This installation was created for a public atrium in downtown Fargo, ND. The piece itself is 12 feet wide by 10 feet deep and about 6 feet high. I used 17,280 acrylic beads, 1,080 glass or crystal beads, 8,640 discs made of 110-lb card stock and about 2,000 yards of various weight monofilament line. Give or take a few.
The first image is shot by Dan Francis Photography
I was tasked with using art to help make an alleyway into a party venue. On the spot, I blurted out “I’ll paint the whole alley!” and the organizers liked the idea.
Using eco-friendly tempera paint, I used mops to create a wave and splatter pattern across the parking lot and alleyway.
Here’s a video! Also: wow, I had just had a baby 6 weeks before and had brain fog the entire interview for the video.
The first image is taken by Dan Francis Photography.
This was a project leading high school students through their first public art experience. While the installation was meant to impact our community, the lesson for each artist was about being respectful as you create for and with the community.
Students interviewed their subject, knowing ahead of time that this person had something about them which society is uncomfortable with but which cannot necessarily be seen. Drug addiction, childhood sexual abuse, gender non-conformity, the loss of a loved one, mental health issues.
After interviewing the subject, each student then cast their subject’s feet and wrote a synopsis defining who their subject is as a person. Before placing the synopsis into concrete I asked them to read it to me. Then, I asked them to consider how the subject (and people like their subject) will feel reading the words. Will they feel used? Have you shared their vulnerability in a way that you feel good about? Would you want to stand next to them and share this project?
Many students updated their subject synopsis to be more careful and compassionate. My hope was to teach these students to be mindful when doing community art. Never exploit a community you’re wanting to serve for the purpose of art.
This mural was created out of the Moorhead, MN zip code.
Today, the town has pride and grit alongside a sense of community and togetherness. Yet, Moorhead has western style saloons and even brothels in its not so distant history. I wanted to create a colorful piece with a nod to that the western carnival-style history which would also speak to the pride people in Moorhead feel toward their scrappy little town.
This one was an interactive community art project.
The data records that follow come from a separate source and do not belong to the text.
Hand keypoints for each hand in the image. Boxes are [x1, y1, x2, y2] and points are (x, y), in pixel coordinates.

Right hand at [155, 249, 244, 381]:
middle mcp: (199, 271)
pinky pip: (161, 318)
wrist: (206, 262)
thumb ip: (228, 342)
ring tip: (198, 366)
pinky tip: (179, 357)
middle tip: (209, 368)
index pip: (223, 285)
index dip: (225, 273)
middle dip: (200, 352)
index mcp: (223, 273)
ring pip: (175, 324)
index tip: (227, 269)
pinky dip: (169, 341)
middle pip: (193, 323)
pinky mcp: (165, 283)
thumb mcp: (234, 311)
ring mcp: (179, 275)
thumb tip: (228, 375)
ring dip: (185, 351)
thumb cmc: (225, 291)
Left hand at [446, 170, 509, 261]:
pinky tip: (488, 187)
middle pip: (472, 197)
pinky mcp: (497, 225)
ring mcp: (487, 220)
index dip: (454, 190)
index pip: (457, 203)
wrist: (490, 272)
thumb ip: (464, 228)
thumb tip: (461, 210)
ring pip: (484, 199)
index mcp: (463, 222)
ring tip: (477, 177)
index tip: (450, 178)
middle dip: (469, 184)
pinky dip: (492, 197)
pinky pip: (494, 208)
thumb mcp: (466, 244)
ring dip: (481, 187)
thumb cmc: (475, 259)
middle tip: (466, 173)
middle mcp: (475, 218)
I installed a few dozen ornately framed chalk boards on construction site. I left buckets of chalk but no instructions.
See more images of Chalk at this link.
This sculpture is created from electrical conduit which I curled to imitate prairie grass and installed into a public planter.
A second conduit sculpture was commissioned for a private home. This time much smaller and in yellow.
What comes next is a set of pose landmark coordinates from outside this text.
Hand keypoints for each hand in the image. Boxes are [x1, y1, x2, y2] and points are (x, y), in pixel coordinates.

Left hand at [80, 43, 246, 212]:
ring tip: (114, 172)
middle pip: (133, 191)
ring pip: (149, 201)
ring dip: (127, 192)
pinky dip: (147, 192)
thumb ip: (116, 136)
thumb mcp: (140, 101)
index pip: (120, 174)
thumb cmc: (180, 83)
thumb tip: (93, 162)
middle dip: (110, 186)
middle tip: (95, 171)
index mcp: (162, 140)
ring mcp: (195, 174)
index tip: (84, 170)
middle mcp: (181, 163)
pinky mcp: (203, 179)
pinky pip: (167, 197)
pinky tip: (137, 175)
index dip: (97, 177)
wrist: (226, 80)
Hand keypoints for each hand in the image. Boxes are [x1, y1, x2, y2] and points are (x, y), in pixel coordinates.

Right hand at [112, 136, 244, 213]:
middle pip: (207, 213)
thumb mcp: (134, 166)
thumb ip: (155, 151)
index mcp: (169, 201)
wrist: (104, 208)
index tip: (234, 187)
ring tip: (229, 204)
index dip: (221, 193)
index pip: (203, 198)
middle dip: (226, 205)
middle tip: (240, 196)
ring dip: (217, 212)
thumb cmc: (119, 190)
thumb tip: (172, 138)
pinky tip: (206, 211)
SticksGarden is a sculpture garden in downtown Moorhead, MN made entirely of cedar sticks.
For this project I created two sculptures and selected local artists to create an additional seven regionally-themed sculptures using cedar pole. These were installed into a formerly unused and unsightly series of three public planters.
Apple trees were planted and a bench was created with a poem written by an 11 year old poet set into the seat, making this a place for our community to enjoy. See more at www.sticksgarden.com
This yarn piece was placed on a boarded up building in downtown Fargo, ND.
This project lead high school students to create an interactive piece of art taking up a city block.
This board game included interesting facts but also social information on topics ranging from suicide, homeless veterans, gender, sexuality, and many more.
48 inch high three dimensional glitter hearts. They made the front page of the state’s largest newspaper- so I’ll call that a win.
The first image is taken from Fargo Monthly.
A commission to dress up the windows of a construction site. It was actually pretty hard to photograph.
Pride Center Potty
Let’s just admit that our culture includes taking a lot of selfies in bathrooms. This community center needed a bathroom wall worthy of selfies.
Streets Alive is an annual event which closes down miles of public road and allows people to run, walk, bike, and play in the streets. This interactive effort was to encourage people to write their ideas, dreams, and thoughts on the street itself.
I created stencils and places chalk, tempera paint, and spray chalk for the community to use.